Sunday saw Toronto’s 107th Santa Claus Parade. The parade passed the building where I live, so it was hard to miss. It was a sunny day—anomalous weather in an otherwise dreary November—and that gave all the onlookers a lift. Strangers smiled at one another. Children waved at the floats. A celebratory mood wafted through the air. It was the sort of event that sends writers into fits of hyperbole.
Not everyone was delighted to be there, of course. Some children can’t cope with the noise and the crowds. As an introvert, I can empathize with children who want to hide from it all. I discovered one boy, maybe five, hiding behind the guard rail beside the on ramp from Bloor Street East to Mount Pleasant Avenue. He turned to eye me as I took a burst of shots and he was clearly unhappy to be there.
I pushed my way through the crowds, all the way to Avenue Road, then followed the parade south around Queen’s Park Crescent. It was difficult to pass the Museum Subway station. People were lined up at a couple food trucks. But the chief culprit blocking my path was SpongeBob SquarePants. I wanted to kick him in the nuts and accuse him of being an entitled privileged sponge, but held back because I might have upset all the children who swarmed around him and asked their parents who he was. I get the feeling his day has come and gone. He will float away to join the pantheon of animated has-beens like the Jetsons, Bugs Bunny, and Charlie Brown.
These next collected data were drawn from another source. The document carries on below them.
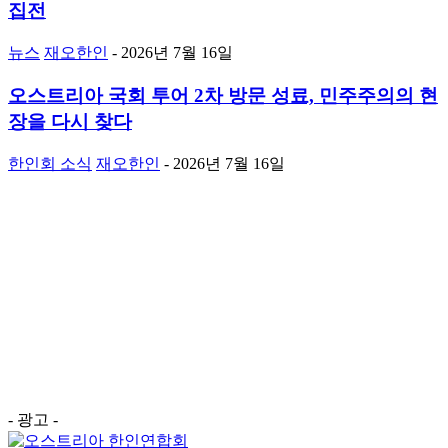
집전
뉴스
재오한인
-
2026년 7월 16일
오스트리아 국회 투어 2차 방문 성료, 민주주의의 현
장을 다시 찾다
한인회 소식
재오한인
-
2026년 7월 16일
- 광고 -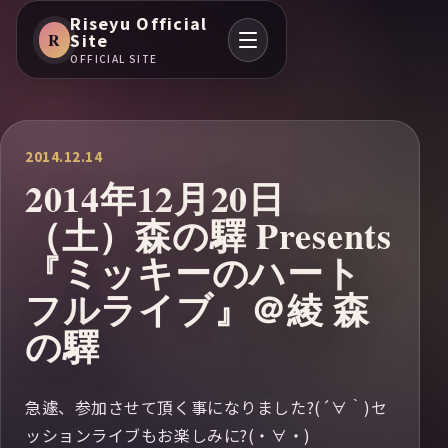
Riseyu Official
R
Site
OFFICIAL SITE
2014.12.14
2014年12月20日
（土）森の驛 Presents
『ミッキーのハート
フルライブ』＠綾 森
の驛
急遽、参加させて頂く事になりました?(´∀｀)セ
ッションライブもお楽しみに?(・∀・)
Back up on the southeast corner of Bloor and University, a collection of Jesus freaks had got themselves all excited, waving their signs and shouting through bullhorns. They were decrying the celebration of Santa Claus with all his pagan trappings while the true centre of the celebration—namely the great JC himself—was going ignored. A police officer tried to calm the main spokesperson who answered the police officer’s soothing words by shouting through the bullhorn. I found the officer’s patience and restraint exemplary, especially since the loudmouth’s speech was teetering onto the hateful side of the street (notwithstanding the fact that he assumed the stance of a victim suffering the very sort of hatred he was spewing).
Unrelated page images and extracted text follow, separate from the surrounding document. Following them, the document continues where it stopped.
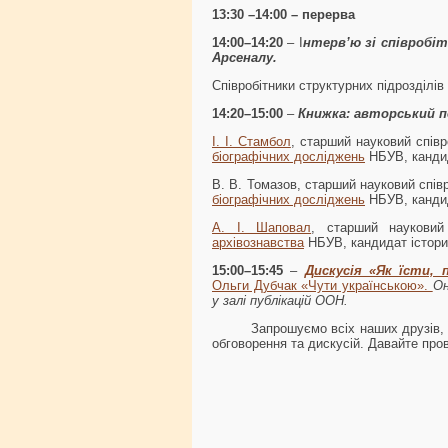
13:30 –14:00 – перерва
14:00–14:20
– І
нтерв’ю зі співробі
Арсеналу.
Співробітники структурних підрозділі
14:20–15:00
–
Книжка: авторський п
І. І. Стамбол
, старший науковий співро
біографічних досліджень
НБУВ, кандид
В. В. Томазов, старший науковий співр
біографічних досліджень
НБУВ, кандид
А. І. Шаповал
, старший науковий 
архівознавства
НБУВ, кандидат істори
15:00–15:45
–
Дискусія «Як їсти,
Ольги Дубчак «Чути українською».
О
у залі публікацій ООН.
Запрошуємо всіх наших друзів, читач
обговорення та дискусій. Давайте пр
I didn’t follow the logic of his shouting, but he seemed to be saying that if this had been a Muslim parade to mark Ramadan, and the marchers had dressed it up in pagan symbols that were demeaning to Islam, then it would be deemed a form of hate speech and they would be prohibited from marching. The same was true of them as Christians. Their beliefs were being demeaned by these displays of paganism (elves in green leotards, pied pipers piping, SpongeBob). Overwhelmingly, people ignored their rantings. Sometimes apathy is the highest virtue. I’ve seen these same people with these same signs spouting their same passive aggressive “look at how the world oppresses me” message at the Toronto Pride Parade. If Dr. Seuss were writing his “How The Grinch Stole Christmas!” in 2019, I think the Grinch would be a fanatical Christian.
Meanwhile, at Bay and Bloor, I saw an old man with white hair lying on the cold pavement and holding out a small tin pan to collect coins. Righteous screaming never did anything to ease simple human need. Father Christmas is a beggar. While the brass band blared its peace on Earth, good will and all that, the tin pan beat time: spare change, spare change, and we all passed by like Levites on the road to Jericho.